++++ Data block
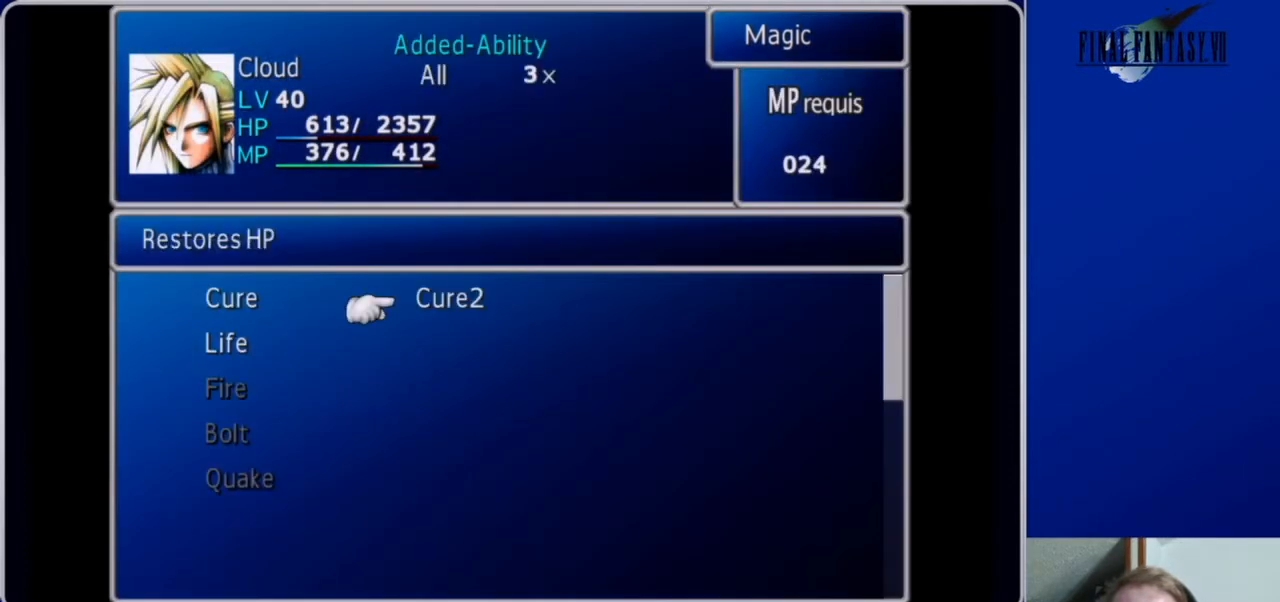
{"buttons": [], "left_stick": "center", "right_stick": "center", "events": [[33, "DPAD_RIGHT", "up"]]}
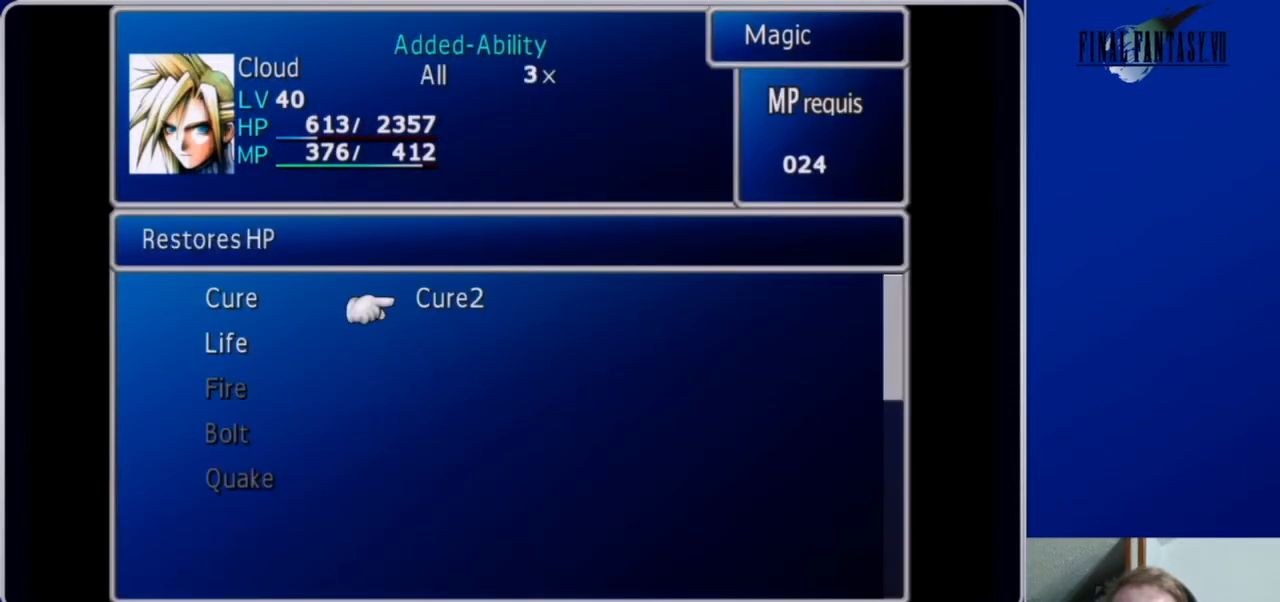
{"buttons": ["DPAD_LEFT"], "left_stick": "center", "right_stick": "center", "events": [[100, "B", "down"], [200, "B", "up"], [433, "DPAD_LEFT", "down"]]}
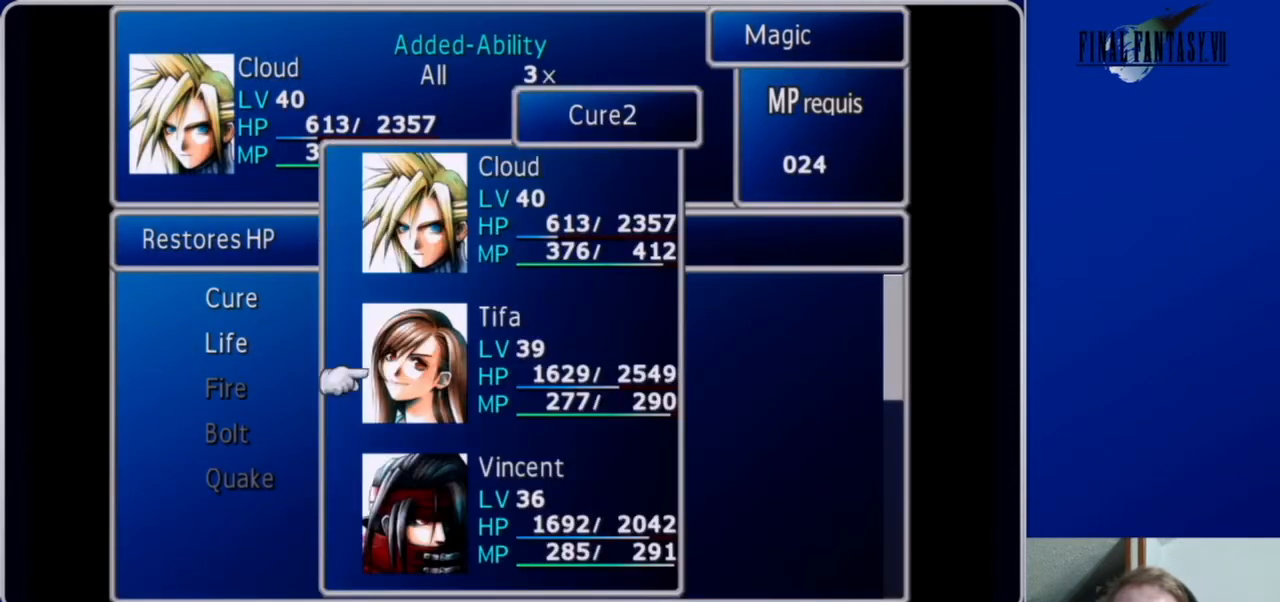
{"buttons": [], "left_stick": "center", "right_stick": "center", "events": [[33, "DPAD_LEFT", "up"]]}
++++++++
In your copy, omit the pictures and restate every line of the data word for word.

#### Your solution
{"buttons": [], "left_stick": "center", "right_stick": "center", "events": [[33, "DPAD_RIGHT", "up"]]}
{"buttons": ["DPAD_LEFT"], "left_stick": "center", "right_stick": "center", "events": [[100, "B", "down"], [200, "B", "up"], [433, "DPAD_LEFT", "down"]]}
{"buttons": [], "left_stick": "center", "right_stick": "center", "events": [[33, "DPAD_LEFT", "up"]]}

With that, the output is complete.